▶ AVAILABLE DATA
....

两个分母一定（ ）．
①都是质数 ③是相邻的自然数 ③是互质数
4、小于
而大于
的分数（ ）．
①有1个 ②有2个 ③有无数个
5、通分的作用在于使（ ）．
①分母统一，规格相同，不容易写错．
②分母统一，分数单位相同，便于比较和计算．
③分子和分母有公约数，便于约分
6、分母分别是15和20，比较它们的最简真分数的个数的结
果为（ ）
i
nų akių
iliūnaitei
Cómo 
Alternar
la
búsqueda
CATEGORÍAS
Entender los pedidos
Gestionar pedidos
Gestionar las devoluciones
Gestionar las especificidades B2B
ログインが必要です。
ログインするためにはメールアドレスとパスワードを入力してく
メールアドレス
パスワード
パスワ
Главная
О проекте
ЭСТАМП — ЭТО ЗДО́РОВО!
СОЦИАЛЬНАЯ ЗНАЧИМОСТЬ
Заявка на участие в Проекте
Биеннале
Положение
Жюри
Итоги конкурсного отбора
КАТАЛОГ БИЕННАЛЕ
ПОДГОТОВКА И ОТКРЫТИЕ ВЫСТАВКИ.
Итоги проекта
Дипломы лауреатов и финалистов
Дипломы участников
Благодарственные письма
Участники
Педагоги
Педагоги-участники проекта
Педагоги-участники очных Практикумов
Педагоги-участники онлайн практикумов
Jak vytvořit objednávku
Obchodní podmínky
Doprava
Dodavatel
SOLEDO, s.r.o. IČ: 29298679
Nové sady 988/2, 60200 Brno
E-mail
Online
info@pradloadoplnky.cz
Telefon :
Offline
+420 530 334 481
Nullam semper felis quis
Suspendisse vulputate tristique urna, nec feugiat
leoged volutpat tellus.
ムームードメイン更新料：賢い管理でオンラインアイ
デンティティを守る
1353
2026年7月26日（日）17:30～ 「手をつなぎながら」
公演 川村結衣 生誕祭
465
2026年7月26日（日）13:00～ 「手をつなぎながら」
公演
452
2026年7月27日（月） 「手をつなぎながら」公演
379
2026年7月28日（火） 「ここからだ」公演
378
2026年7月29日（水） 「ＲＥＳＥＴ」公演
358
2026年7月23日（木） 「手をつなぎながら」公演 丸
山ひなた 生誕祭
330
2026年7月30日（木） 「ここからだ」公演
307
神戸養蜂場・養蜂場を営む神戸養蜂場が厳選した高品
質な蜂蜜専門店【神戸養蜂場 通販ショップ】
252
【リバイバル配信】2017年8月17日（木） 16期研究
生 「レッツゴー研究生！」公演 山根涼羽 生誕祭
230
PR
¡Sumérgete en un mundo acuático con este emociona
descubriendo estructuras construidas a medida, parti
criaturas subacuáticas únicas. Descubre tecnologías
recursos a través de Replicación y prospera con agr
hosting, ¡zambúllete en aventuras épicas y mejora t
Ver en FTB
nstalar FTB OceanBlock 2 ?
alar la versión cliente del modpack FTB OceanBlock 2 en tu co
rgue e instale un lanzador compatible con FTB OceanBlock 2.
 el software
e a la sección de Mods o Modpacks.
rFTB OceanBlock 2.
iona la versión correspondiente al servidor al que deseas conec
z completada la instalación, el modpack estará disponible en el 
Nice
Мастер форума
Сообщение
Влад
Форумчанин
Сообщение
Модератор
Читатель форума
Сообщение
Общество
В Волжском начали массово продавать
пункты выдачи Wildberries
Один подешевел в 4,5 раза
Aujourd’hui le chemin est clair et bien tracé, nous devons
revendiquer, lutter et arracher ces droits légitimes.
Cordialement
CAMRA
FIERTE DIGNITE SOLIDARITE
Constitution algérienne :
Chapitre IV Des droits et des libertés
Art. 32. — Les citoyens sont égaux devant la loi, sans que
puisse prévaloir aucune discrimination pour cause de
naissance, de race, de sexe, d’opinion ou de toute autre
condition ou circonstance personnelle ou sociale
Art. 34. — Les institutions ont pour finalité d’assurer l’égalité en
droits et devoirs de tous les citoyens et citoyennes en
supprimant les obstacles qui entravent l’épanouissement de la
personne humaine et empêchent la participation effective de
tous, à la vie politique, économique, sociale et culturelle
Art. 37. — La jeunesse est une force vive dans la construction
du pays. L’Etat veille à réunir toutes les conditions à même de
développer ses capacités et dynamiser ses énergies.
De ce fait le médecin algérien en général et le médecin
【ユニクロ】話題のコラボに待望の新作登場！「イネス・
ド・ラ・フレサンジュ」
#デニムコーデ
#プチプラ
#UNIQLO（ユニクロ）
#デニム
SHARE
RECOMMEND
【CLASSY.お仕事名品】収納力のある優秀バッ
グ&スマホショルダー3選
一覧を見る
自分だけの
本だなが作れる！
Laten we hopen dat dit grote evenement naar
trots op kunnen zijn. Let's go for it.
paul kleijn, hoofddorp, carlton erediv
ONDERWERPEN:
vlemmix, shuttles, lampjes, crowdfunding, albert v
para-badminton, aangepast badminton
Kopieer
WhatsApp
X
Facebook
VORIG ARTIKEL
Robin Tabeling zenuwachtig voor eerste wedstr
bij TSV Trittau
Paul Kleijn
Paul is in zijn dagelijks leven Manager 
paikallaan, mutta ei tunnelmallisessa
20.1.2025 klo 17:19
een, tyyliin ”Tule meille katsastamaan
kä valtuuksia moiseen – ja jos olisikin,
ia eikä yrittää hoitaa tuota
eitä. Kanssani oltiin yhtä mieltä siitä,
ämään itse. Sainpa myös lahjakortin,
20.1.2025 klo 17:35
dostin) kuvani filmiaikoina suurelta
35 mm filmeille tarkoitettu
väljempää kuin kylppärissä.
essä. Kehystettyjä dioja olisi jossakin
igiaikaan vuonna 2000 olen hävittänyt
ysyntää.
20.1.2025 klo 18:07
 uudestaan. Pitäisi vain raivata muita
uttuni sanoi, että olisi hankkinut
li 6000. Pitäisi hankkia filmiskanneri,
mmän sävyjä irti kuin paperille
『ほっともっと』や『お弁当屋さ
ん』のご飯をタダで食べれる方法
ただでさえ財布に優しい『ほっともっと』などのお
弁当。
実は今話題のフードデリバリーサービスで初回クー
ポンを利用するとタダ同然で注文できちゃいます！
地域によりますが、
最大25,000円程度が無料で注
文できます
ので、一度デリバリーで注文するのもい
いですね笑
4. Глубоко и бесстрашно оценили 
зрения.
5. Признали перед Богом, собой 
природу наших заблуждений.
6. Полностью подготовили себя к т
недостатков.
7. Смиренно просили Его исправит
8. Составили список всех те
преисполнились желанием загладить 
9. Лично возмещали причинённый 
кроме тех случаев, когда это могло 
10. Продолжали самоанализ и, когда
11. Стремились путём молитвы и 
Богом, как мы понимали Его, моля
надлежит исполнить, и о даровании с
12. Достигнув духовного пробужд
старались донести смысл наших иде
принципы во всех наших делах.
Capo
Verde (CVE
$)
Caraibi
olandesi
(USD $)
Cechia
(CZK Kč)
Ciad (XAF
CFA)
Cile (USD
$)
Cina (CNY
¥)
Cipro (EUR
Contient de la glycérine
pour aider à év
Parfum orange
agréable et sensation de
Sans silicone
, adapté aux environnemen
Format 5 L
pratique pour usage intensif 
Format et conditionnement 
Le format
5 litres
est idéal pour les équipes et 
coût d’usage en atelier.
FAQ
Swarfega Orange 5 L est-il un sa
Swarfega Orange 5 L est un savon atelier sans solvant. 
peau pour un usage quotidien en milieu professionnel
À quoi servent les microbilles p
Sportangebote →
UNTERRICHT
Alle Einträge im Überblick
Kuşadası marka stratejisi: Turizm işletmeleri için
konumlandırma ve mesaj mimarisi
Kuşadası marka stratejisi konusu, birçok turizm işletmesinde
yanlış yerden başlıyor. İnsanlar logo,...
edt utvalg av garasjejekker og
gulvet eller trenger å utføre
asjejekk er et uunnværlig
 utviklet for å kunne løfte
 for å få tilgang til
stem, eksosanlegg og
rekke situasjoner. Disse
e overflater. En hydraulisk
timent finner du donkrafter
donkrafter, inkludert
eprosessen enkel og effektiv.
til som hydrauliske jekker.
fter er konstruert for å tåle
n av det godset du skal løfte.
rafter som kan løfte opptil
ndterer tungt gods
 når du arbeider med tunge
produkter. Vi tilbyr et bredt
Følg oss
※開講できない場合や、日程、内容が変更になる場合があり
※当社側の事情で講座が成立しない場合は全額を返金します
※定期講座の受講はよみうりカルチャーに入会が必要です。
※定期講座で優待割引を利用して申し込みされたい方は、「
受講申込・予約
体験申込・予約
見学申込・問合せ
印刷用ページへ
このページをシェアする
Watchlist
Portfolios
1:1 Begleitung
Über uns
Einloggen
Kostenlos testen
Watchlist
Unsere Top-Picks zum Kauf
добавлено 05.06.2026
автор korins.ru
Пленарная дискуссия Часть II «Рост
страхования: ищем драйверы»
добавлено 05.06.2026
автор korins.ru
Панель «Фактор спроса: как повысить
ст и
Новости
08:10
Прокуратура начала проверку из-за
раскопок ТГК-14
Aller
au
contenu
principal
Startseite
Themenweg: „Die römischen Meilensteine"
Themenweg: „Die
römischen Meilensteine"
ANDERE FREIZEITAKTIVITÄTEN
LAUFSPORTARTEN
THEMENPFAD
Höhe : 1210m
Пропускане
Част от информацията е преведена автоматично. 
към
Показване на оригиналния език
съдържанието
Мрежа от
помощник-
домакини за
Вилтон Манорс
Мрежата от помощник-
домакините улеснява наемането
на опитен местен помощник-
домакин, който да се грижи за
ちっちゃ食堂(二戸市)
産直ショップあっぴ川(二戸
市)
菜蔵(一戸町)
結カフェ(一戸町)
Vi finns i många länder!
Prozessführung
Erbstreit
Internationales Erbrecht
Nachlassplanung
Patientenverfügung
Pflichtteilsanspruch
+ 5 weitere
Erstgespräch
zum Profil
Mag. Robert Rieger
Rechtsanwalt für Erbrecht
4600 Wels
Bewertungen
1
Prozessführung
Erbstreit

....

Copy all lines of the material above where the string "Дипломы" occurs.

Дипломы лауреатов и финалистов
Дипломы участников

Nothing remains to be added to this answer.